Then, when the rabbit was coming off the backstretch, Braham cut the power completely and let it coast as it approached the oncoming dog. The mechanical lure is a big contraption about two feet long, a fleecy, white artificial beast made of spring steel covered with the sort of imitation sheepskin used to make the linings of inexpensive winter coats. It has enormous gleaming ruby-red eyes and costs $35 at the factory. It is not designed to fool dogs into thinking it is a real rabbit; rather it is made to look like a rabbit to people watching in the distant grandstand. Happy Marty took one look at the apparition coming toward him, turned tail and headed back the way he should have run in the first place. "If that dog had wheeled to the outside," said Braham, "I would have missed him. But he wheeled to the inside, and the arm holding the rabbit hit him right on the butt."
The other dogs were now coming close so Braham had to speed up the lure once more. Thus Happy Marty and the rabbit scooted together toward the finish line. Braham cut the power again to let the dog go free, and Happy Marty took off with a rocket burst of speed seen only when a dog has been frightened out of its wits by—well, a large rabbit. The greyhound drew away fast, and with a fine finishing burst crossed the wire six lengths in front of the rabbit, which in turn was a scant four rabbit-lengths ahead of the lead dog of the rest of the pack. "No, Happy Marty wasn't hurt," said Braham. "Just bruised a little. But the NO RACE sign was flashed on the tote board immediately."

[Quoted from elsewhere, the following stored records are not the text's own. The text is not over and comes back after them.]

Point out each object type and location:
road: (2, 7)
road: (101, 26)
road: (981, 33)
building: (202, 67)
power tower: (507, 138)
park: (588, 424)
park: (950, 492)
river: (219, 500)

At a large track such as Flagler in Miami a canceled race can be rescheduled for later, but how do you make up the loss of an incalculable amount of goodwill from the bettors? Consequently everything possible is done to make sure that nothing goes wrong with the rabbit. That synthetic animal now operates so efficiently that it is rare if there is more than one breakdown a season at each of the 40 tracks in the United States, perhaps 40 cancellations out of a total of approximately 40,000 races. Still, accidents do happen, and the folklore of lure operators is filled with tales of living creatures, including turtles, real rabbits and cats—especially cats—that wander onto tracks and suddenly find themselves, instead of the mechanical rabbit, the designated quarry of a pack of speeding greyhounds.

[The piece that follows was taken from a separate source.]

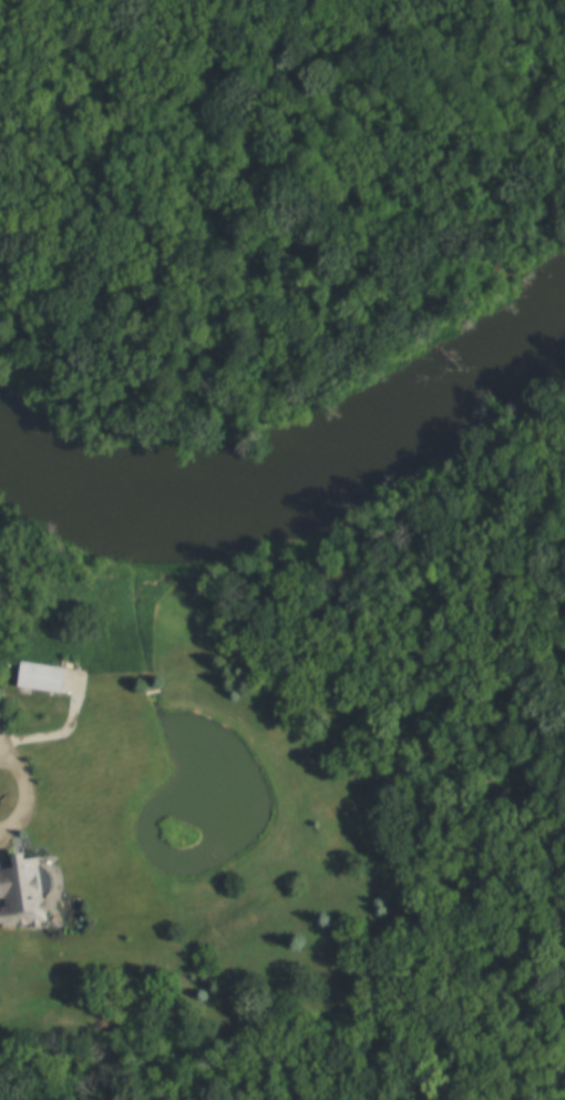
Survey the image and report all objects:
building: (47, 675)
road: (22, 793)
building: (27, 892)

The folklore also includes some mechanical failures, such as the time at the Daytona Beach greyhound track when the power went off and the lure hung motionless in midair. Most of the dogs, after a moment of confusion, raced on—with no apparent desire to have anything to do with an airborne rabbit. At another track an inexperienced dog took off in the wrong direction until it encountered that monstrous red-eyed rabbit coming straight toward it at high speed. Trying to get away, the dog was knocked down by the arm holding the rabbit, which is purposely suspended high over the track so it will not hit a dog across the legs. The surprised greyhound bounded up, cleared a fence, ran down through a ditch to an exit ramp, evaded a dozen men, scooted under the turnstiles, streaked across a parking lot and disappeared into a nearby woods.
There is something disquieting about a mechanical rabbit if you see one eyeball to eyeball. When modern American greyhound racing with mechanical lures began in 1919 every effort was made to duplicate real rabbits in order to fool the dogs into thinking they were after the genuine thing. For many years they were stuffed, padded, sewed and otherwise costumed until they were almost indistinguishable from a live animal. But when it was learned that greyhounds did not care at all how the lures looked, things went the opposite way. At White City in London one night the fog was so heavy the dogs could not see the rabbit, so an enterprising track operator fastened a red light to the mechanical creature's tail. The dogs raced after the light as though they believed rabbits had always been so equipped by nature.
These days the mechanical rabbit suggests some vanished species, a predatory monster straight out of a cave drawing, but it is also completely modern, an altogether artificial species of Lepus. It is an ideal robot: no brains, no blood, no guts, glassy-eyed, unfeeling, indifferent to nervous dogs and nervous bettors. And it fulfills the purpose for which it was created so effectively that last year American bettors alone wagered some $875 million to watch packs of dogs chase futilely after it.
Perhaps a vague dislike for the mechanical rabbit accounts for the extreme obscurity that hides its inventor. Nobody in the history of any sport brought about a change comparable to that worked by the inventor of the device, and yet no inventor in sports history is so little known. The few references to him in standard works do not even agree on his name or his birthplace. He was Oliver P. Smith, according to the Encyclopedia Britannica , or Oliver B. Smith, in The World Book. Depending on whom you choose to believe, he was from Oklahoma, Arkansas or California. The Britannica says that Smith first tested his invention in Tucson in 1909. Another authority says Smith first developed the contraption in Houston in 1912, while others say it happened on various dates in Salt Lake City, Tulsa or Emeryville, Calif.
Aside from a few, often contradictory, recollections in greyhound journals, there is little in print concerning Smith. There is one notable exception—he is mentioned in some biographies of Al Capone. They are passing mentions for the most part, the sense of which is that Smith's rabbit was indirectly responsible for Capone's downfall. That is essentially true. Capone blasted his way past hundreds of rival mobsters, bribed public officials, intimidated witnesses and got away with murder, only to be felled by a mechanical bunny.
Smith was no gangster and he had nothing to do with the mobsters who moved into greyhound racing when it became profitable. His true name was Owen Patrick Smith (1869-1927) and he was the son of a Memphis funeral director. A good athlete, he was ingenious and adept at building things but had no engineering training of any kind. Until his mid-20s Smith worked in various Midwestern towns at a variety of jobs, including barbering. By 1905 he was the secretary of the Chamber of Commerce at Hot Springs, S. Dak., a small railroad stop in a region of ghost towns and worked-out mines near the Wyoming and Nebraska borders.